> **PROMPT 1**:
Answer these from the appellate caption, marking each answer (a), (b), or (c):
(a) Which judges heard the appeal?
(b) What Appellate Division docket number is listed?
(c) In which county's Family Part did the case originate?
> **PROMPT 2**:
For each statement below, decide whether the appellate caption supports it. Answer yes or no, and quote the deciding words.
(a) The appeal was decided on March 22, 2021.
(b) The opinion binds only the parties in the case.
(c) Pasquale Marago represented the appellant.
> **PROMPT 3**: Reproduce everything in the appellate caption from "On appeal from" down to "on the brief).".
━━ SOURCE EXCERPT
RECORD IMPOUNDED
NOT FOR PUBLICATION WITHOUT THE
APPROVAL OF THE APPELLATE DIVISION
This opinion shall not "constitute precedent or be binding upon any court ." Although it is posted on the
internet, this opinion is binding only on the parties in the case and its use in other cases is limited. R. 1:36-3.
SUPERIOR COURT OF NEW JERSEY
APPELLATE DIVISION
DOCKET NO. A-4778-18
STATE OF NEW JERSEY,
Plaintiff-Respondent,
v.
CALVIN L. SANCHIOUS, JR.,
Defendant-Appellant.
___________________________
Submitted March 22, 2021 – Decided April 13, 2021
Before Judges Fasciale and Susswein.
On appeal from the Superior Court of New Jersey,
Chancery Division, Family Part, Somerset County,
Docket No. FO-18-0237-19.
Pasquale Marago, attorney for appellant.
Michael H. Robertson, Somerset County Prosecutor,
attorney for respondent (Lauren E. Bland, Assistant
Prosecutor, of counsel and on the brief).
━━━━
━━ DATASET ENTRIES
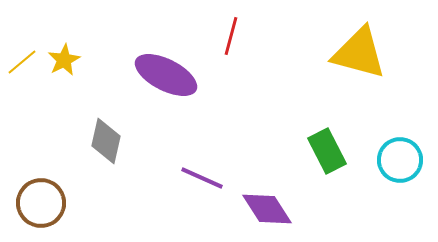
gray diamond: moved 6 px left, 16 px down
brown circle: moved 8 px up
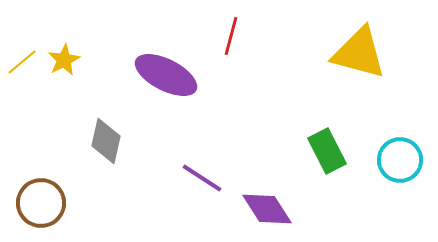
purple line: rotated 9 degrees clockwise
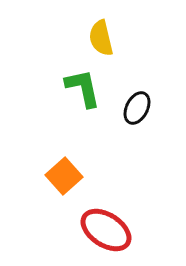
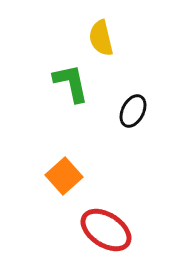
green L-shape: moved 12 px left, 5 px up
black ellipse: moved 4 px left, 3 px down
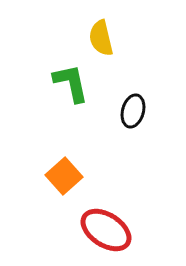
black ellipse: rotated 12 degrees counterclockwise
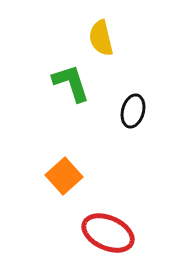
green L-shape: rotated 6 degrees counterclockwise
red ellipse: moved 2 px right, 3 px down; rotated 9 degrees counterclockwise
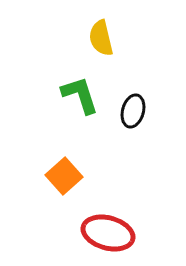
green L-shape: moved 9 px right, 12 px down
red ellipse: rotated 9 degrees counterclockwise
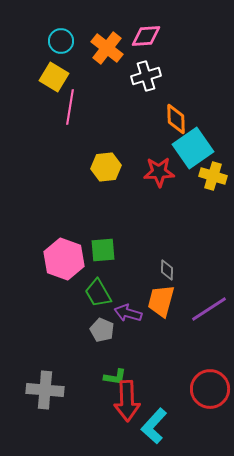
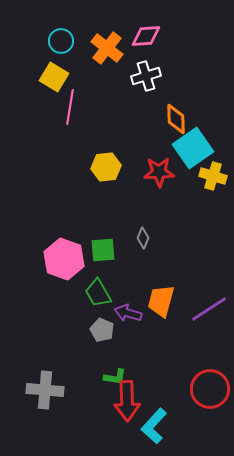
gray diamond: moved 24 px left, 32 px up; rotated 20 degrees clockwise
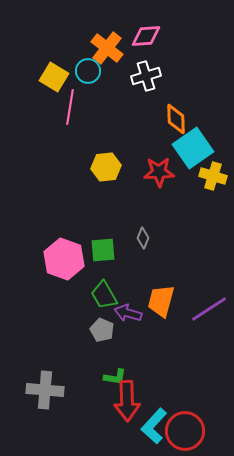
cyan circle: moved 27 px right, 30 px down
green trapezoid: moved 6 px right, 2 px down
red circle: moved 25 px left, 42 px down
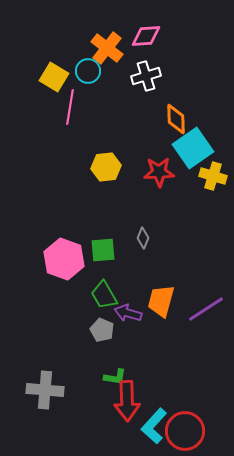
purple line: moved 3 px left
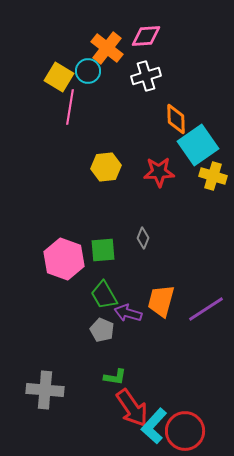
yellow square: moved 5 px right
cyan square: moved 5 px right, 3 px up
red arrow: moved 5 px right, 7 px down; rotated 33 degrees counterclockwise
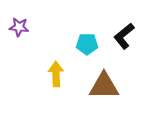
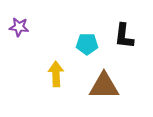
black L-shape: rotated 44 degrees counterclockwise
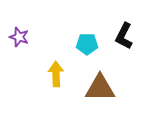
purple star: moved 10 px down; rotated 12 degrees clockwise
black L-shape: rotated 20 degrees clockwise
brown triangle: moved 4 px left, 2 px down
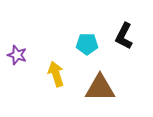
purple star: moved 2 px left, 18 px down
yellow arrow: rotated 15 degrees counterclockwise
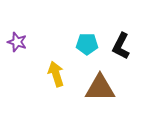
black L-shape: moved 3 px left, 10 px down
purple star: moved 13 px up
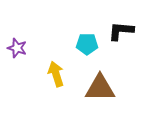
purple star: moved 6 px down
black L-shape: moved 15 px up; rotated 68 degrees clockwise
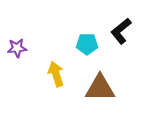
black L-shape: rotated 44 degrees counterclockwise
purple star: rotated 24 degrees counterclockwise
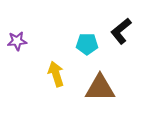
purple star: moved 7 px up
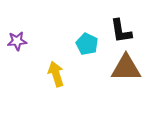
black L-shape: rotated 60 degrees counterclockwise
cyan pentagon: rotated 25 degrees clockwise
brown triangle: moved 26 px right, 20 px up
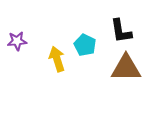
cyan pentagon: moved 2 px left, 1 px down
yellow arrow: moved 1 px right, 15 px up
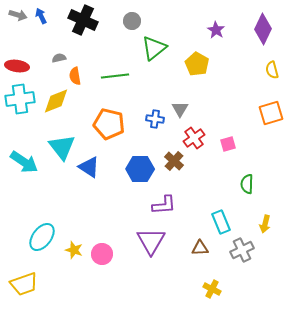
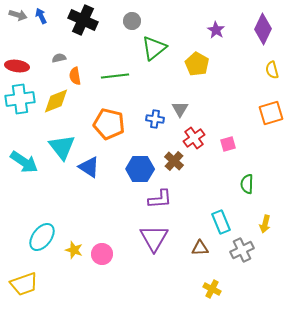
purple L-shape: moved 4 px left, 6 px up
purple triangle: moved 3 px right, 3 px up
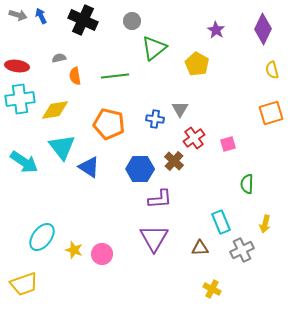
yellow diamond: moved 1 px left, 9 px down; rotated 12 degrees clockwise
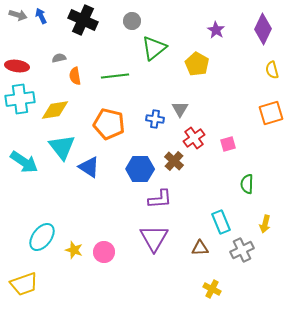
pink circle: moved 2 px right, 2 px up
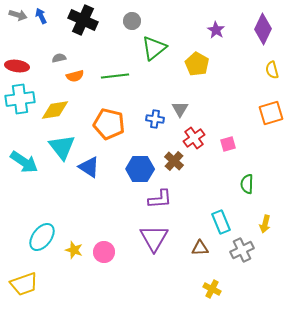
orange semicircle: rotated 96 degrees counterclockwise
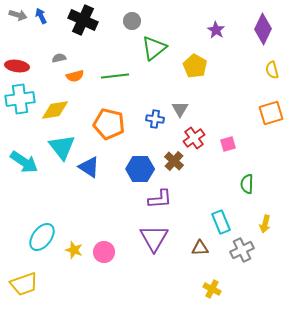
yellow pentagon: moved 2 px left, 2 px down
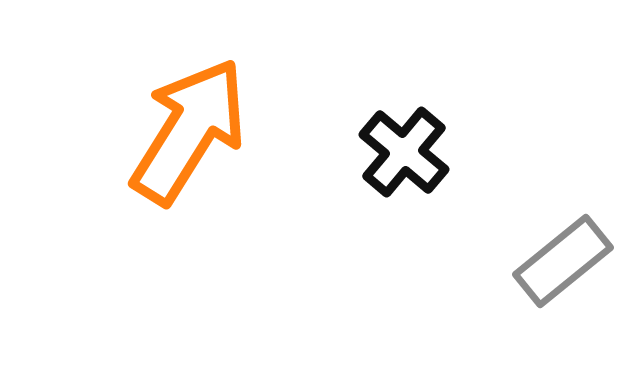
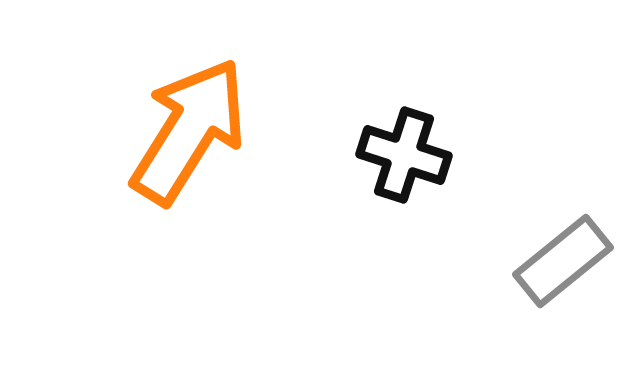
black cross: moved 3 px down; rotated 22 degrees counterclockwise
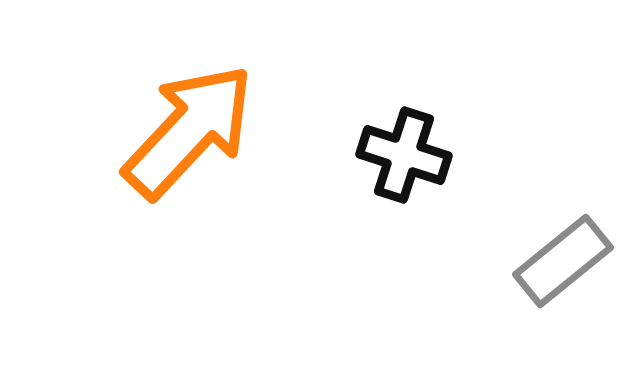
orange arrow: rotated 11 degrees clockwise
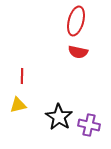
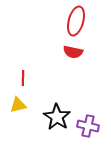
red semicircle: moved 5 px left
red line: moved 1 px right, 2 px down
black star: moved 2 px left
purple cross: moved 1 px left, 1 px down
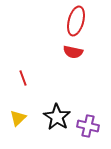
red line: rotated 21 degrees counterclockwise
yellow triangle: moved 13 px down; rotated 30 degrees counterclockwise
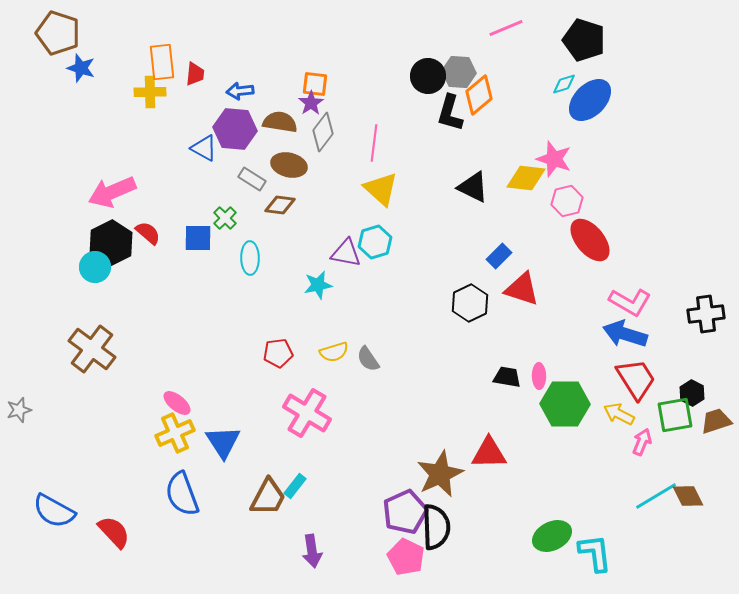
━━━━
> **EXPECTED OUTPUT 1**:
(a) Judges Fasciale and Susswein.
(b) A-4778-18.
(c) Somerset County.

> **EXPECTED OUTPUT 2**:
(a) No: "Submitted March 22, 2021 – Decided April 13, 2021"
(b) Yes: "this opinion is binding only on the parties in the case"
(c) Yes: "Pasquale Marago, attorney for appellant."

> **EXPECTED OUTPUT 3**:
On appeal from the Superior Court of New Jersey,
Chancery Division, Family Part, Somerset County,
Docket No. FO-18-0237-19.
Pasquale Marago, attorney for appellant.
Michael H. Robertson, Somerset County Prosecutor,
attorney for respondent (Lauren E. Bland, Assistant
Prosecutor, of counsel and on the brief).